13. The landing assembly of claim 12, wherein the first plurality of ports are in fluid communication with the annulus when the central landing assembly is in both the first position and the second position.

14. The landing assembly of claim 13, wherein the central landing assembly further comprises:

a first landing sleeve, further comprising the first landing surface;

a second landing sleeve, further comprising a second landing surface; and a central sleeve coupled to and disposed axially between each of the first landing sleeve and the second landing sleeve.

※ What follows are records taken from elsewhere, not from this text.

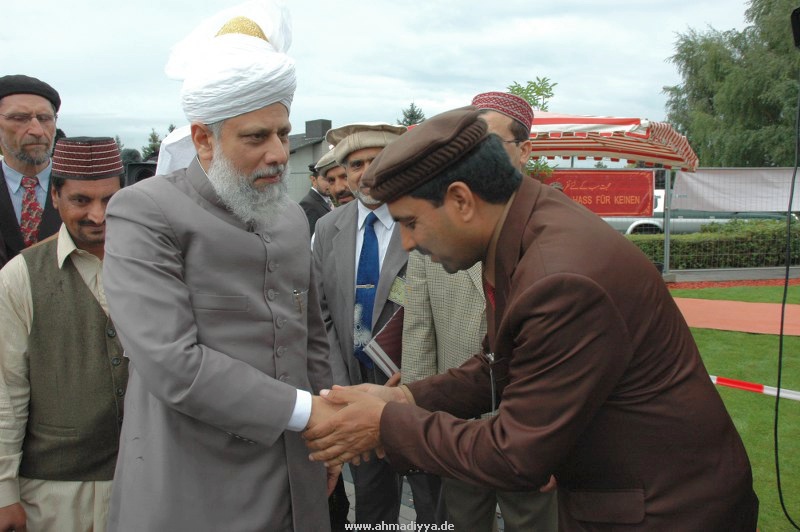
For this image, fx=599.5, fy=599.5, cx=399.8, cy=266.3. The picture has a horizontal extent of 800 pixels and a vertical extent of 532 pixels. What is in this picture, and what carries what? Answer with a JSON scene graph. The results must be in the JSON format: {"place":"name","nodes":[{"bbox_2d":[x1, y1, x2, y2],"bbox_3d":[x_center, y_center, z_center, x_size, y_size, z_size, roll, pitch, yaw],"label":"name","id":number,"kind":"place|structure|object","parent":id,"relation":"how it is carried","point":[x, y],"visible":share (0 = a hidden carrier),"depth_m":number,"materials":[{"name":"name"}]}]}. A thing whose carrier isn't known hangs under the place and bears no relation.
{"place":"outdoors","nodes":[
{"label":"outdoors","id":0,"kind":"place"},
{"bbox_2d":[285,118,332,202],"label":"building","id":1,"kind":"structure","parent":0,"point":[293,138],"depth_m":27.54,"materials":[{"name":"grey"}]},
{"bbox_2d":[304,119,331,139],"bbox_3d":[-3.019,-4.867,22.215,0.794,1.092,0.854,-1,7,-5],"label":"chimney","id":2,"kind":"object","parent":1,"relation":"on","point":[306,124],"visible":0.65,"depth_m":21.88,"materials":[{"name":"grey"}]},
{"bbox_2d":[0,0,762,158],"label":"sky","id":3,"kind":"structure","parent":0,"point":[27,56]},
{"bbox_2d":[337,461,505,531],"label":"pavement","id":4,"kind":"structure","parent":0,"point":[404,507],"materials":[{"name":"grey stone"}]},
{"bbox_2d":[310,119,432,531],"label":"man","id":5,"kind":"object","parent":4,"relation":"on","point":[389,283],"visible":0.55,"depth_m":2.75},
{"bbox_2d":[361,305,403,376],"bbox_3d":[0.001,0.350,2.680,0.242,0.263,0.310,7,10,44],"label":"folder","id":6,"kind":"object","parent":5,"relation":"in","point":[392,349],"visible":0.41,"depth_m":2.62,"materials":[{"name":"paper"}]},
{"bbox_2d":[402,91,559,531],"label":"man","id":7,"kind":"object","parent":4,"relation":"on","point":[539,501],"visible":0.27,"depth_m":2.27},
{"bbox_2d":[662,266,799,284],"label":"low wall","id":8,"kind":"structure","parent":0,"point":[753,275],"depth_m":10.69,"materials":[{"name":"grey"}]},
{"bbox_2d":[666,276,799,289],"label":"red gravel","id":9,"kind":"structure","parent":0,"point":[771,283],"visible":0.48,"materials":[{"name":"red"}]},
{"bbox_2d":[668,284,799,531],"label":"lawn","id":10,"kind":"structure","parent":0,"point":[761,335],"materials":[{"name":"green plant"}]},
{"bbox_2d":[708,375,799,401],"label":"barrier tape","id":11,"kind":"object","parent":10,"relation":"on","point":[797,396],"visible":0.57,"depth_m":3.53,"materials":[{"name":"white plastic"}]},
{"bbox_2d":[671,297,799,335],"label":"red carpet","id":12,"kind":"structure","parent":0,"point":[769,306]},
{"label":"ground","id":13,"kind":"structure","parent":0},
{"bbox_2d":[0,75,63,267],"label":"man","id":14,"kind":"object","parent":13,"relation":"on","point":[2,193],"visible":0.6,"depth_m":3.00},
{"bbox_2d":[0,136,128,531],"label":"man","id":15,"kind":"object","parent":13,"relation":"on","point":[90,214],"visible":0.82,"depth_m":2.13},
{"bbox_2d":[124,161,157,185],"bbox_3d":[-2.845,-0.926,6.743,0.442,0.479,0.433,-1,7,-5],"label":"loudspeaker","id":16,"kind":"object","parent":13,"relation":"on","point":[144,166],"visible":0.36,"depth_m":6.55,"materials":[{"name":"black"}]},
{"bbox_2d":[142,128,161,160],"bbox_3d":[-14.295,-5.375,35.384,3.129,5.703,3.168,4,8,32],"label":"tree","id":17,"kind":"object","parent":13,"relation":"on","point":[154,140],"visible":0.25,"depth_m":34.80,"materials":[{"name":"green plant"}]},
{"bbox_2d":[104,0,344,531],"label":"man","id":18,"kind":"object","parent":13,"relation":"on","point":[199,355],"visible":0.97,"depth_m":1.67},
{"bbox_2d":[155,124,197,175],"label":"white cloth","id":19,"kind":"object","parent":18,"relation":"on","point":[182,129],"visible":0.23,"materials":[{"name":"white fabric"}]},
{"bbox_2d":[292,288,304,313],"bbox_3d":[-0.320,0.106,1.844,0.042,0.076,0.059,2,8,21],"label":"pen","id":20,"kind":"object","parent":18,"relation":"in","point":[295,292],"visible":0.88,"depth_m":1.84,"materials":[{"name":"silver metal"}]},
{"bbox_2d":[299,155,333,238],"bbox_3d":[-0.777,-0.321,6.049,0.564,1.550,0.524,-1,7,-5],"label":"man","id":21,"kind":"object","parent":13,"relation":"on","point":[317,194],"visible":0.31,"depth_m":5.89},
{"bbox_2d":[315,151,353,206],"bbox_3d":[-0.399,-0.146,4.887,0.589,1.539,0.518,-1,7,-5],"label":"man","id":22,"kind":"object","parent":13,"relation":"on","point":[342,193],"visible":0.22,"depth_m":4.73},
{"bbox_2d":[398,101,426,126],"bbox_3d":[0.795,-5.706,34.045,4.449,7.360,4.873,-1,7,-5],"label":"tree","id":23,"kind":"object","parent":13,"relation":"on","point":[414,118],"visible":0.13,"depth_m":33.38,"materials":[{"name":"green plant"}]},
{"bbox_2d":[506,77,557,178],"bbox_3d":[2.340,-1.904,11.866,1.939,3.746,2.275,2,8,21],"label":"tree","id":24,"kind":"object","parent":13,"relation":"on","point":[512,89],"visible":0.2,"depth_m":11.47,"materials":[{"name":"green plant"}]},
{"bbox_2d":[310,103,764,531],"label":"man","id":25,"kind":"object","parent":13,"relation":"on","point":[525,256],"visible":0.97,"depth_m":1.38},
{"bbox_2d":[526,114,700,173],"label":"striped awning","id":26,"kind":"object","parent":13,"relation":"on","point":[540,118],"visible":0.57,"depth_m":8.77,"materials":[{"name":"red fabric"}]},
{"bbox_2d":[661,170,671,277],"bbox_3d":[4.914,-0.966,11.005,0.129,2.270,0.162,-1,7,-5],"label":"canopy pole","id":27,"kind":"object","parent":13,"relation":"on","point":[667,266],"visible":0.69,"depth_m":11.01,"materials":[{"name":"metal"}]},
{"bbox_2d":[602,186,798,234],"bbox_3d":[7.790,-1.221,15.800,5.882,1.762,2.210,-1,7,-5],"label":"pickup truck","id":28,"kind":"object","parent":13,"relation":"on","point":[634,224],"visible":0.24,"depth_m":15.03,"materials":[{"name":"white metal"}]},
{"bbox_2d":[618,219,799,269],"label":"hedge","id":29,"kind":"object","parent":13,"relation":"on","point":[677,245],"visible":0.55,"depth_m":12.33,"materials":[{"name":"green plant"}]},
{"bbox_2d":[650,169,799,273],"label":"fence","id":30,"kind":"object","parent":13,"relation":"on","point":[669,182],"visible":0.58,"depth_m":11.33,"materials":[{"name":"grey metal"}]},
{"bbox_2d":[533,169,657,217],"bbox_3d":[3.140,-1.192,9.963,2.436,0.801,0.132,-1,7,-5],"label":"red banner","id":31,"kind":"object","parent":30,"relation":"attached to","point":[612,200],"visible":0.68,"depth_m":9.93,"materials":[{"name":"red fabric"}]},
{"bbox_2d":[672,168,799,213],"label":"white banner","id":32,"kind":"object","parent":30,"relation":"attached to","point":[725,207],"visible":0.89,"depth_m":11.13,"materials":[{"name":"white fabric"}]},
{"bbox_2d":[663,0,799,166],"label":"tree","id":33,"kind":"object","parent":13,"relation":"on","point":[791,165],"visible":0.87,"depth_m":25.09,"materials":[{"name":"green plant"}]},
{"bbox_2d":[790,6,799,47],"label":"speaker","id":34,"kind":"object","parent":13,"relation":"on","point":[799,27],"visible":0.97,"depth_m":2.82},
{"bbox_2d":[774,55,799,529],"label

15. The landing assembly of claim 14, wherein the first plurality of ports extend radially through the first landing sleeve;

wherein the second plurality of ports extend through the second landing sleeve; and

wherein the central sleeve comprises a third plurality of ports that are aligned with the second plurality of ports when the central landing assembly is in both the first position and the second position.

16. The landing assembly of claim 15, wherein the central landing assembly is configured to actuate from the second position to a third position upon engagement of a second flowable valve member with the second landing surface, wherein when the central landing assembly is in the third position, the second plurality of ports are misaligned with the third plurality of ports

17. The landing assembly of claim 14, wherein the first plurality of ports extend radially through the first landing sleeve, and wherein the second plurality of ports extend through the central sleeve.

18. The landing assembly of claim 12, further comprising a burst disc mounted to the outer housing; wherein the burst disc is not in fluid communication with a central throughbore of the first landing sleeve when the central landing assembly is the first position; and

wherein the burst disc is in fluid communication with the central throughbore of the first landing sleeve when the central landing assembly is in the second position.

19. A method, comprising:

(a) coupling a landing assembly to a tubular string, the landing assembly having a central axis;

(b) inserting the landing assembly and the tubular string within a subterranean wellbore;

(c) flowing a first flowable valve member into the tubular string;

(d) landing the first flowable valve member on a first landing surface within the landing assembly;

(e) opening a bypass flow path as a result of (d), wherein the bypass flow path extends from a first plurality of ports in the landing assembly that are uphole of the first landing surface to a second plurality of ports in the landing assembly that are downhole of the first landing surface;

(f) flowing a second flowable valve member into the tubular string;

(g) landing the second flowable valve member on a second landing surface; and

(h) closing the bypass flow path as a result of (g).

20. The method of claim 19, further comprising actuating the second landing surface from a radially withdrawn position to a radially collapsed position as a result of (d).